What the task asks: Reproduce all of the records exactly.

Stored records
— begin —
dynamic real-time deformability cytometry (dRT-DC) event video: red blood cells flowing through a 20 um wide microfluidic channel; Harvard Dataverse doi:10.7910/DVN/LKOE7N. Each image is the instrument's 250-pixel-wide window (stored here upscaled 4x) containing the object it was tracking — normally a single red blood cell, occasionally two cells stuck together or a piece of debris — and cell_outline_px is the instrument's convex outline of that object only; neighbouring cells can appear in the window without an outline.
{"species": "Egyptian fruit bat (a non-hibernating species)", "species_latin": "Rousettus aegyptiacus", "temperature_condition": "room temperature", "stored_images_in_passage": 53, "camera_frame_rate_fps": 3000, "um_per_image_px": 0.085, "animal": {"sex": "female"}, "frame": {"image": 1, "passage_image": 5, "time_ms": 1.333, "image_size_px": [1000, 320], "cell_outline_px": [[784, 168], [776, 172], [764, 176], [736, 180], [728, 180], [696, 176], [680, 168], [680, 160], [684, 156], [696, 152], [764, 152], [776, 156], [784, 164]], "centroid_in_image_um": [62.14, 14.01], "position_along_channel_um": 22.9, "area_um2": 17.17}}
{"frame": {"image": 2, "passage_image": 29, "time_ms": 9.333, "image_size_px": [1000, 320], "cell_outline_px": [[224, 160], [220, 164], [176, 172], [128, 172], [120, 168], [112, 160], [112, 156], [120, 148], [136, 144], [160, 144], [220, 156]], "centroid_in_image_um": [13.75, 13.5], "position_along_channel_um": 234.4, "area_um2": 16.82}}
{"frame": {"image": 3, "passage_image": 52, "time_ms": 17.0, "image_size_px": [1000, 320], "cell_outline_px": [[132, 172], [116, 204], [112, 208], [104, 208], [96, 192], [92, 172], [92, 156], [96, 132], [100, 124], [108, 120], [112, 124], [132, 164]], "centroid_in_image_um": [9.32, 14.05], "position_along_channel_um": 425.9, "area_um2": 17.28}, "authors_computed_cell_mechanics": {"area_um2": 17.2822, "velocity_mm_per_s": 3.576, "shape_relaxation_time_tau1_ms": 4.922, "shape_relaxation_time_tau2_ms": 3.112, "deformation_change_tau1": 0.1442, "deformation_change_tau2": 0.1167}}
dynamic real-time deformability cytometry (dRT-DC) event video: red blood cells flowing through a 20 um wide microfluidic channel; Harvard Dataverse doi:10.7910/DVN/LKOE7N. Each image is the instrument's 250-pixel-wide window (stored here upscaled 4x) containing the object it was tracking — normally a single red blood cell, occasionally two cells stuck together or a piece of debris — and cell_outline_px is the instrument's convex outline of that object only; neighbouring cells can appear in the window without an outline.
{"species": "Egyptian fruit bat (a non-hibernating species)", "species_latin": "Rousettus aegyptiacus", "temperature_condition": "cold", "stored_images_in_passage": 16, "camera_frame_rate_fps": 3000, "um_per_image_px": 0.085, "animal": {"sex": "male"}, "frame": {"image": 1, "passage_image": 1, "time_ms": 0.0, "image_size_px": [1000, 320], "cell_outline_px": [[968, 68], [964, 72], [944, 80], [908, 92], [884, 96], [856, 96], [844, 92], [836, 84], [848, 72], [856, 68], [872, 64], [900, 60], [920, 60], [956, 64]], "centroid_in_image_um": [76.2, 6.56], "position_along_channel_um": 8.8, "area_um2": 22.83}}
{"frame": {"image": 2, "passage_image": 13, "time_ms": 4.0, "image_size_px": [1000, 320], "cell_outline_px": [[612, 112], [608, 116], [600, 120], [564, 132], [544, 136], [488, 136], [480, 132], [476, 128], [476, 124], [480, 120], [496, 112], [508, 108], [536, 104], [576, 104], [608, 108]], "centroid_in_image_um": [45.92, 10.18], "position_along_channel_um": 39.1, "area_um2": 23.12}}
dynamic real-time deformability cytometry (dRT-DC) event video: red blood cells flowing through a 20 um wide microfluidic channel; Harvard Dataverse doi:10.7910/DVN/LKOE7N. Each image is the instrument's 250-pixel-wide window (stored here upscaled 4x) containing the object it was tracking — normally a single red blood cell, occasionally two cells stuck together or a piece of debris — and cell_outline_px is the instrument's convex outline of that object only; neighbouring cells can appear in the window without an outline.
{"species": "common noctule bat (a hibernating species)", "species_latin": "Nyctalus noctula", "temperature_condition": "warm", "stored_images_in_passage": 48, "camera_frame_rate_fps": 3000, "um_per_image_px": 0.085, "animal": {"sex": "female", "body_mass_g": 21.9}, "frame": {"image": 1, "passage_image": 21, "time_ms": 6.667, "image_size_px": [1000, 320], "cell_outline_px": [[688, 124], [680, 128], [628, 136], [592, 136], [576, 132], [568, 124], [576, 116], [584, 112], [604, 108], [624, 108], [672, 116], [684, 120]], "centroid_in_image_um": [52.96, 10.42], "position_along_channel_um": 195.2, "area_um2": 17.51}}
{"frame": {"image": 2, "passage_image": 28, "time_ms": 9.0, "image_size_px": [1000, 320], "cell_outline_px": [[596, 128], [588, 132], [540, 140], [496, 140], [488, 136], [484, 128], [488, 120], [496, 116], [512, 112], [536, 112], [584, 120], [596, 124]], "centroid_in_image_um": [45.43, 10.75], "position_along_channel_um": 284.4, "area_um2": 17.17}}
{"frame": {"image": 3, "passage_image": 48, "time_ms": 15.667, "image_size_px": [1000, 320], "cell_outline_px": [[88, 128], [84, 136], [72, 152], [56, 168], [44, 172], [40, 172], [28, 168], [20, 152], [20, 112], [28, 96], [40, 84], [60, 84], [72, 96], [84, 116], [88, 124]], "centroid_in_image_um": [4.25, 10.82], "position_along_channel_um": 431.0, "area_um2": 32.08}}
— end —
Expected answer:
dynamic real-time deformability cytometry (dRT-DC) event video: red blood cells flowing through a 20 um wide microfluidic channel; Harvard Dataverse doi:10.7910/DVN/LKOE7N. Each image is the instrument's 250-pixel-wide window (stored here upscaled 4x) containing the object it was tracking — normally a single red blood cell, occasionally two cells stuck together or a piece of debris — and cell_outline_px is the instrument's convex outline of that object only; neighbouring cells can appear in the window without an outline.
{"species": "Egyptian fruit bat (a non-hibernating species)", "species_latin": "Rousettus aegyptiacus", "temperature_condition": "room temperature", "stored_images_in_passage": 53, "camera_frame_rate_fps": 3000, "um_per_image_px": 0.085, "animal": {"sex": "female"}, "frame": {"image": 1, "passage_image": 5, "time_ms": 1.333, "image_size_px": [1000, 320], "cell_outline_px": [[784, 168], [776, 172], [764, 176], [736, 180], [728, 180], [696, 176], [680, 168], [680, 160], [684, 156], [696, 152], [764, 152], [776, 156], [784, 164]], "centroid_in_image_um": [62.14, 14.01], "position_along_channel_um": 22.9, "area_um2": 17.17}}
{"frame": {"image": 2, "passage_image": 29, "time_ms": 9.333, "image_size_px": [1000, 320], "cell_outline_px": [[224, 160], [220, 164], [176, 172], [128, 172], [120, 168], [112, 160], [112, 156], [120, 148], [136, 144], [160, 144], [220, 156]], "centroid_in_image_um": [13.75, 13.5], "position_along_channel_um": 234.4, "area_um2": 16.82}}
{"frame": {"image": 3, "passage_image": 52, "time_ms": 17.0, "image_size_px": [1000, 320], "cell_outline_px": [[132, 172], [116, 204], [112, 208], [104, 208], [96, 192], [92, 172], [92, 156], [96, 132], [100, 124], [108, 120], [112, 124], [132, 164]], "centroid_in_image_um": [9.32, 14.05], "position_along_channel_um": 425.9, "area_um2": 17.28}, "authors_computed_cell_mechanics": {"area_um2": 17.2822, "velocity_mm_per_s": 3.576, "shape_relaxation_time_tau1_ms": 4.922, "shape_relaxation_time_tau2_ms": 3.112, "deformation_change_tau1": 0.1442, "deformation_change_tau2": 0.1167}}
dynamic real-time deformability cytometry (dRT-DC) event video: red blood cells flowing through a 20 um wide microfluidic channel; Harvard Dataverse doi:10.7910/DVN/LKOE7N. Each image is the instrument's 250-pixel-wide window (stored here upscaled 4x) containing the object it was tracking — normally a single red blood cell, occasionally two cells stuck together or a piece of debris — and cell_outline_px is the instrument's convex outline of that object only; neighbouring cells can appear in the window without an outline.
{"species": "Egyptian fruit bat (a non-hibernating species)", "species_latin": "Rousettus aegyptiacus", "temperature_condition": "cold", "stored_images_in_passage": 16, "camera_frame_rate_fps": 3000, "um_per_image_px": 0.085, "animal": {"sex": "male"}, "frame": {"image": 1, "passage_image": 1, "time_ms": 0.0, "image_size_px": [1000, 320], "cell_outline_px": [[968, 68], [964, 72], [944, 80], [908, 92], [884, 96], [856, 96], [844, 92], [836, 84], [848, 72], [856, 68], [872, 64], [900, 60], [920, 60], [956, 64]], "centroid_in_image_um": [76.2, 6.56], "position_along_channel_um": 8.8, "area_um2": 22.83}}
{"frame": {"image": 2, "passage_image": 13, "time_ms": 4.0, "image_size_px": [1000, 320], "cell_outline_px": [[612, 112], [608, 116], [600, 120], [564, 132], [544, 136], [488, 136], [480, 132], [476, 128], [476, 124], [480, 120], [496, 112], [508, 108], [536, 104], [576, 104], [608, 108]], "centroid_in_image_um": [45.92, 10.18], "position_along_channel_um": 39.1, "area_um2": 23.12}}
dynamic real-time deformability cytometry (dRT-DC) event video: red blood cells flowing through a 20 um wide microfluidic channel; Harvard Dataverse doi:10.7910/DVN/LKOE7N. Each image is the instrument's 250-pixel-wide window (stored here upscaled 4x) containing the object it was tracking — normally a single red blood cell, occasionally two cells stuck together or a piece of debris — and cell_outline_px is the instrument's convex outline of that object only; neighbouring cells can appear in the window without an outline.
{"species": "common noctule bat (a hibernating species)", "species_latin": "Nyctalus noctula", "temperature_condition": "warm", "stored_images_in_passage": 48, "camera_frame_rate_fps": 3000, "um_per_image_px": 0.085, "animal": {"sex": "female", "body_mass_g": 21.9}, "frame": {"image": 1, "passage_image": 21, "time_ms": 6.667, "image_size_px": [1000, 320], "cell_outline_px": [[688, 124], [680, 128], [628, 136], [592, 136], [576, 132], [568, 124], [576, 116], [584, 112], [604, 108], [624, 108], [672, 116], [684, 120]], "centroid_in_image_um": [52.96, 10.42], "position_along_channel_um": 195.2, "area_um2": 17.51}}
{"frame": {"image": 2, "passage_image": 28, "time_ms": 9.0, "image_size_px": [1000, 320], "cell_outline_px": [[596, 128], [588, 132], [540, 140], [496, 140], [488, 136], [484, 128], [488, 120], [496, 116], [512, 112], [536, 112], [584, 120], [596, 124]], "centroid_in_image_um": [45.43, 10.75], "position_along_channel_um": 284.4, "area_um2": 17.17}}
{"frame": {"image": 3, "passage_image": 48, "time_ms": 15.667, "image_size_px": [1000, 320], "cell_outline_px": [[88, 128], [84, 136], [72, 152], [56, 168], [44, 172], [40, 172], [28, 168], [20, 152], [20, 112], [28, 96], [40, 84], [60, 84], [72, 96], [84, 116], [88, 124]], "centroid_in_image_um": [4.25, 10.82], "position_along_channel_um": 431.0, "area_um2": 32.08}}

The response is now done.